Segment Start: Data for review

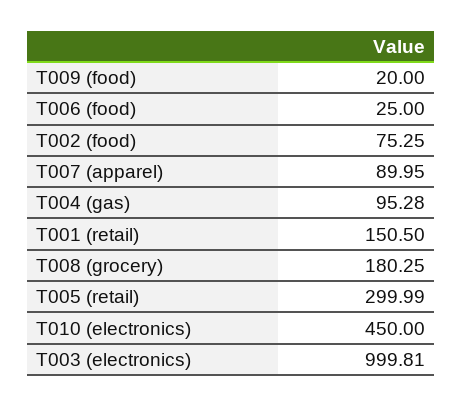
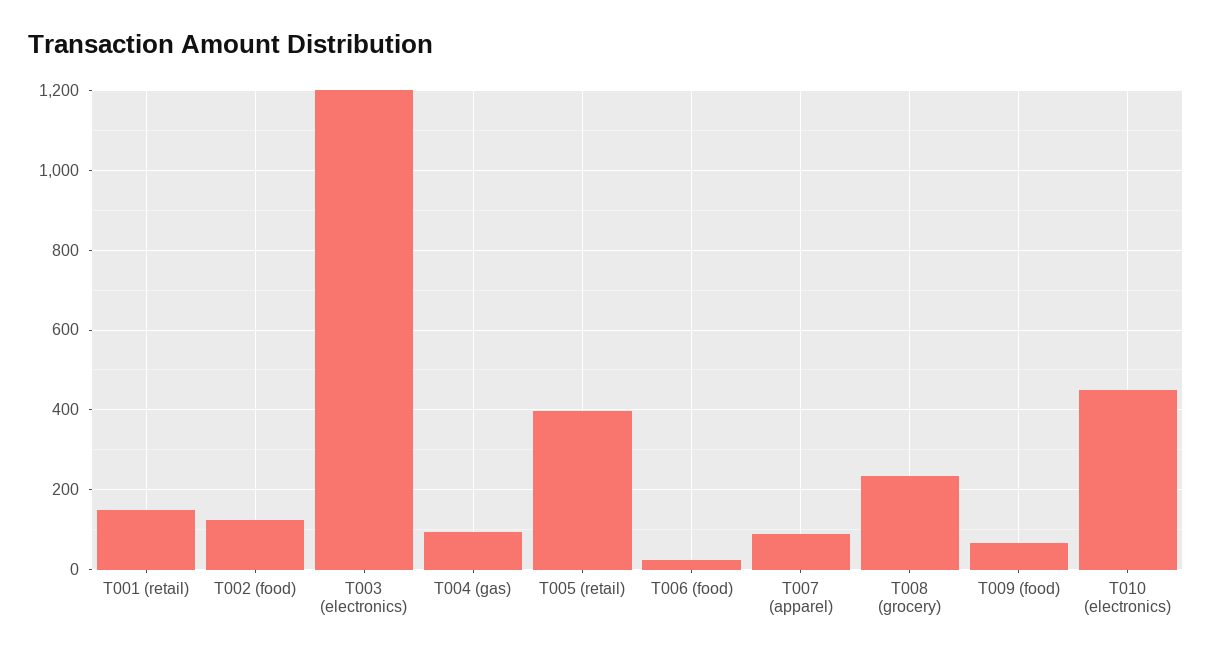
  {
-   "T009 (food)": 20,
+   "T009 (food)": 60,
    "T006 (food)": 25,
-   "T002 (food)": 75.25,
+   "T002 (food)": 120,
    "T007 (apparel)": 89.95,
    "T004 (gas)": 95.28,
    "T001 (retail)": 150.5,
-   "T008 (grocery)": 180.25,
+   "T008 (grocery)": 240,
-   "T005 (retail)": 299.99,
+   "T005 (retail)": 400,
    "T010 (electronics)": 450,
-   "T003 (electronics)": 999.81
+   "T003 (electronics)": 1200
  }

Segment End: Data for review

**Exercise details:** If a line in the data holds the word "electronics", count it, then state the total alone.

**The completed task:** 3